In true teranga style, he hosted us for lunch. He is a heavily muscled man who looks 10 years younger than his age, but for the cauliflower ears acquired in his fights. He had a reputation for fearlessness — he never let go. He won 31 out of 50 matches in a career lasting 30 years. Now he trains younger fighters.
All the major ethnic groups of Senegal still practise their version of traditional wrestling. But in Dakar, where for the past hundred years or so people have come and become more Dakar than Wolof, the Dakar style developed. Most traditional wrestling involves felling an opponent in a round ring of sand. It is a highly technical sport, and often lasts just a few seconds.
In Dakar, fist fighting entered the sport, and the style developed over many years, picking and discarding influences. Even so, in the strange way that things are in Senegal — where designer clothes and amulets cohabit happily — the sport remained traditional, but at the same time urban and edgy.
Senegal operates an almost unique system in Africa — civil and traditional structures don’t seem to clash with changing time. They adapt.
In the 1990s, one giant man who called himself Mike Tyson, a stubborn, loud, proud man who claimed he belonged to the brotherhood of the ”Don’t Cares”, brought the country to a standstill by introducing new dances and new fighting moves. He was media savvy and branded himself. Soon, his fights were commanding more than $100 000 and were televised. And a tradition over a thousand years old entered the media age with a bang.
More than a century ago, mystic and philosopher Cheik Amadou Bamba began a movement that helped convert most people in Senegal to Islam. Like almost everything here, the religious movement was very self-consciously Senegambian — and paid no heed to any sort of Arabisation. The focus was on finding an Islam that could cohabit comfortably with mostly Wolof cultural structures. The brotherhood, now called Mouridism, focused on work and spirituality.
It seems to me that at the heart of Bamba’s teachings was an idea that a new world was coming, and people needed a strong written philosophy and world view that could deal with this coming world — at the time embodied by the French.
Today, Bamba’s village, Touba, is West Africa’s fastest-growing city. And Mourides have spread out into the world, red-eyed and dry-skinned, working 18 hours a day in a sort of religious capitalism that says jihad is leaving home to create wealth and send it back.
What strikes me most about life here is how much family structures are venerated, even under the pressures of poverty. No child soldiers will come from here — nobody is really removed from family. There are brotherhoods for dope-smoking, drum-beating, Rasta-type people — the Baye Fall; there are brotherhoods for shopkeepers; there are Catholic families who quite comfortably marry Muslims.
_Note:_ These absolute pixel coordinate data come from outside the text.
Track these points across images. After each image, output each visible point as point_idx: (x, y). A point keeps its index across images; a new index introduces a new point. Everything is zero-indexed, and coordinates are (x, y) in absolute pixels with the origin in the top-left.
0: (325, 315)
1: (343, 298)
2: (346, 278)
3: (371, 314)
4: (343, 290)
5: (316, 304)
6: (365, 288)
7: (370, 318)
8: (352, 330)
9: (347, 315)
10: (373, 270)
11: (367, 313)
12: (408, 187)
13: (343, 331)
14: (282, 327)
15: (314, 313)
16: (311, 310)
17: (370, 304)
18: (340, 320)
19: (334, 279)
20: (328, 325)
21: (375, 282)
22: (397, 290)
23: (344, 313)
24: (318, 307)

In everything, big or small, great care is taken to make sure social relations remain good. So Senegal has voted for Catholic presidents and so on. After all, he is one of us, they seem to say.
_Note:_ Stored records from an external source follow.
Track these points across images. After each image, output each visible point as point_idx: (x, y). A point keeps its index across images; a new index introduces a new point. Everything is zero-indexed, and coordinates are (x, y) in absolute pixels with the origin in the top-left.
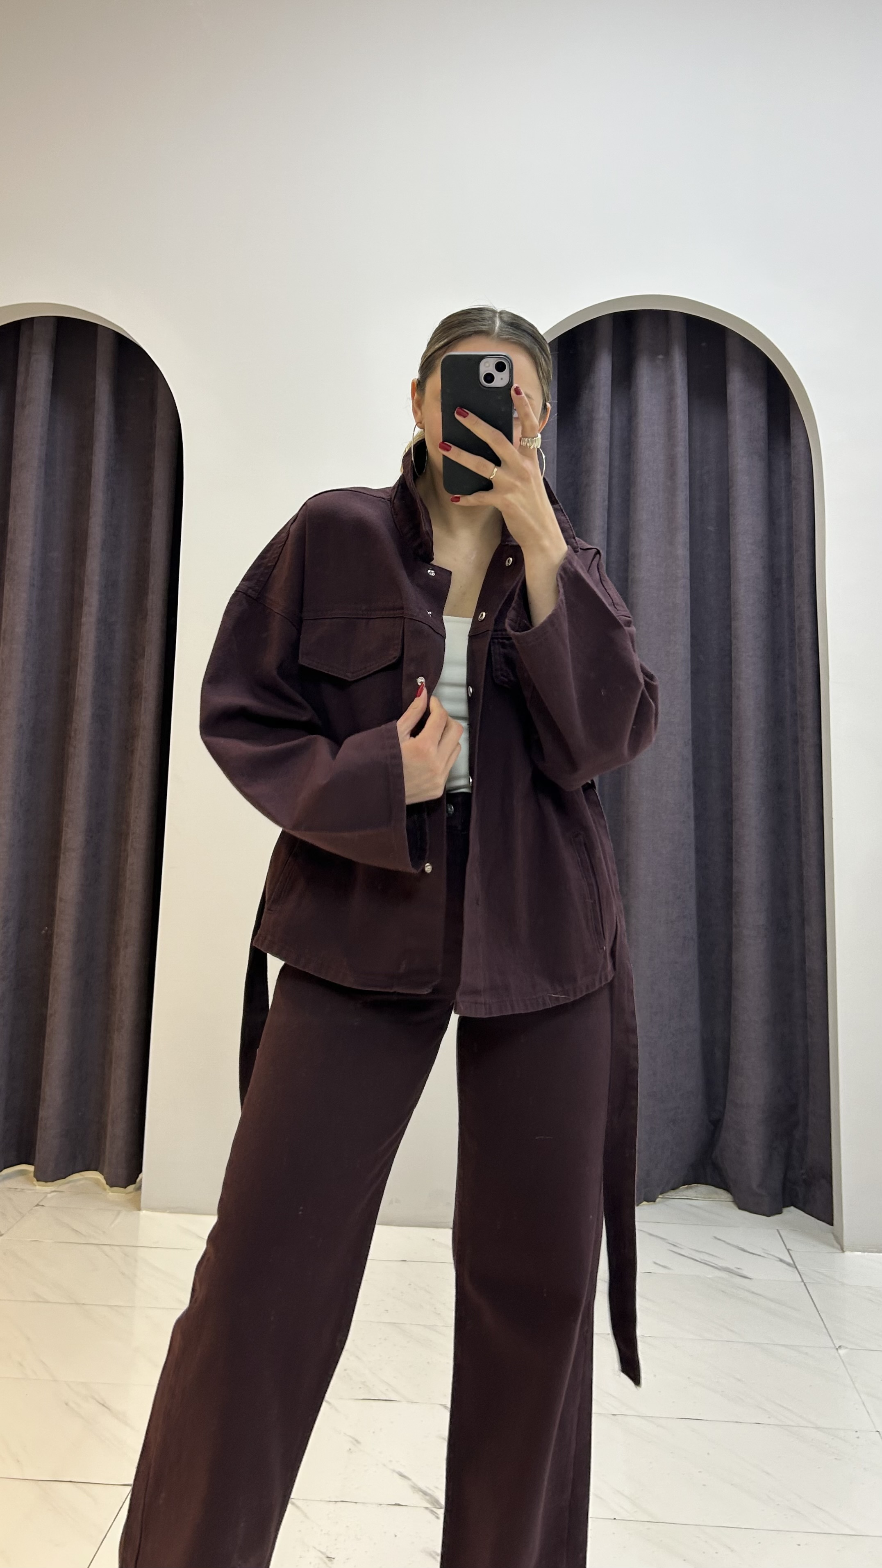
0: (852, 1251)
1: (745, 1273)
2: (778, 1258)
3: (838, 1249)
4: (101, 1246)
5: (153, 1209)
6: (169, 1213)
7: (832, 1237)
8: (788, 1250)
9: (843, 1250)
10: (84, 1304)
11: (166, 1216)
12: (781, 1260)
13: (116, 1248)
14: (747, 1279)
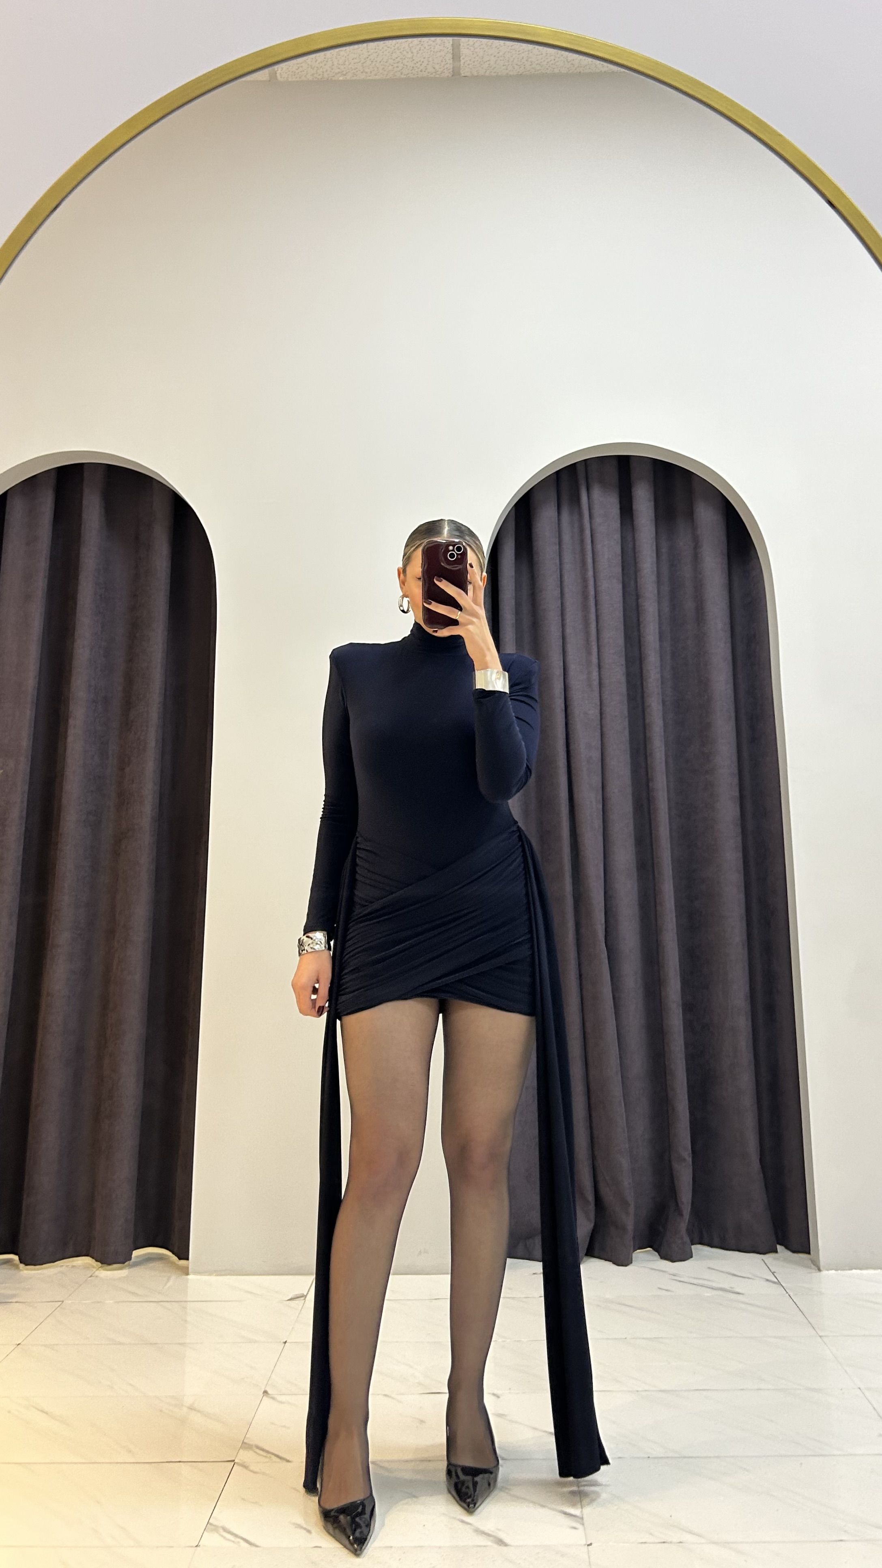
1: (737, 1290)
2: (765, 1279)
3: (816, 1270)
4: (162, 1303)
5: (201, 1274)
6: (215, 1275)
7: (811, 1263)
8: (773, 1273)
9: (819, 1270)
10: (155, 1343)
11: (213, 1277)
13: (175, 1303)
14: (739, 1295)
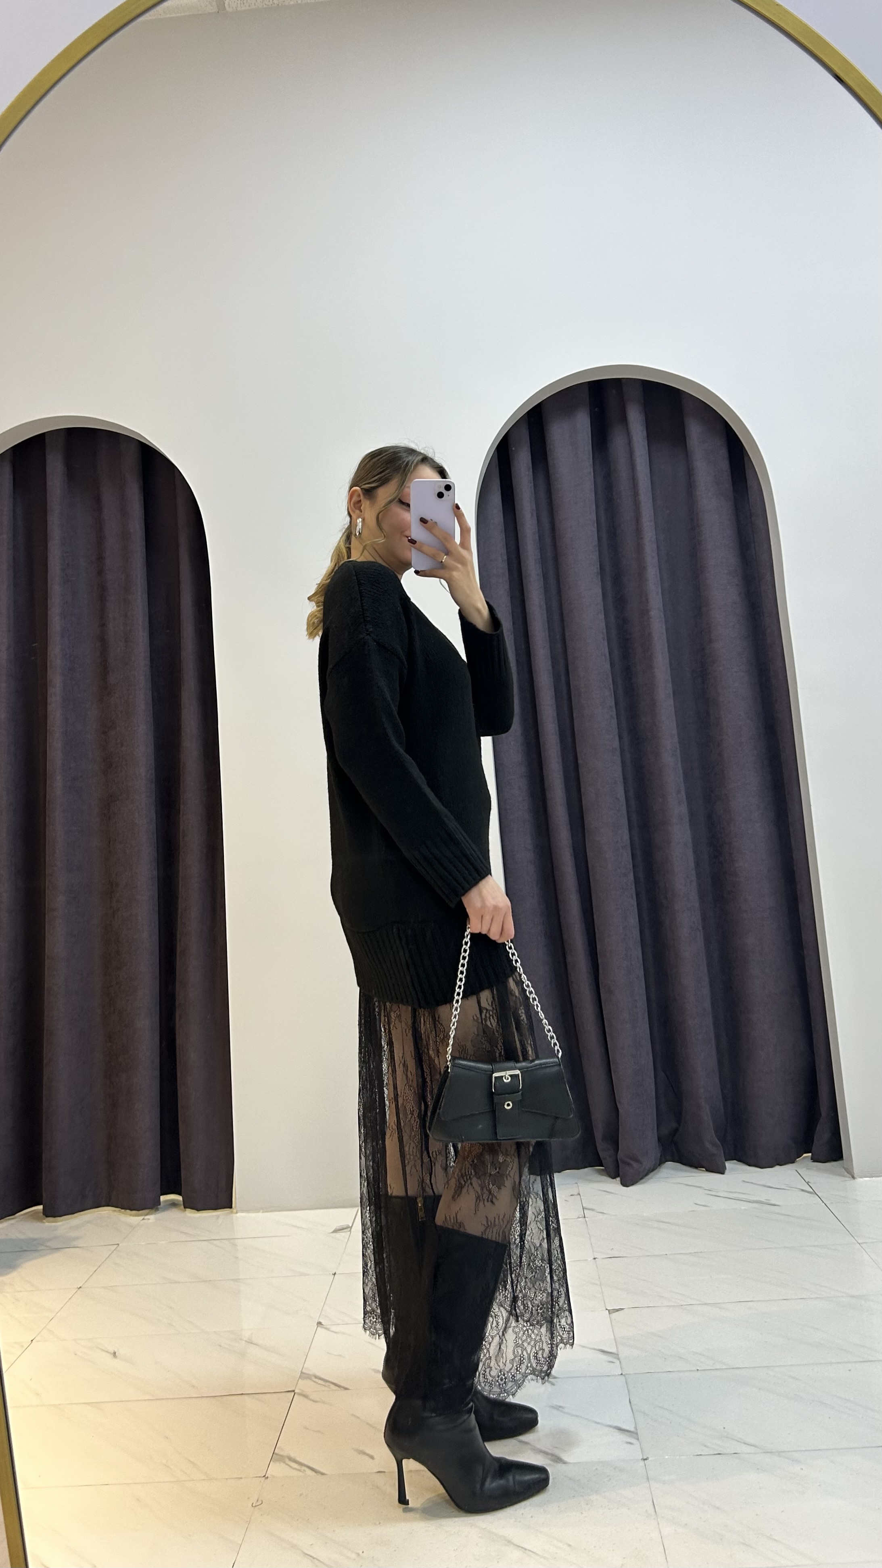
0: (862, 1178)
1: (774, 1202)
3: (849, 1178)
4: (213, 1241)
5: (248, 1211)
6: (263, 1212)
7: (844, 1171)
8: (808, 1183)
9: (854, 1177)
10: (210, 1281)
11: (260, 1215)
12: (803, 1190)
13: (225, 1241)
14: (776, 1207)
You may have seen them. In Cape Town, in Johannesburg. Upstanding and tall dark men — who account to nobody, and who are all very gentile.
When a hundred thousand or so people spilled out of the stadium, after an intense moment of high violence, I felt utterly safe. I wonder whether the M-Nets and such of this world will one day cover this. Or visit Lamu during the dhow races and see some of the best sailors you will every see. And maybe Supersport can dish up something beyond Becks.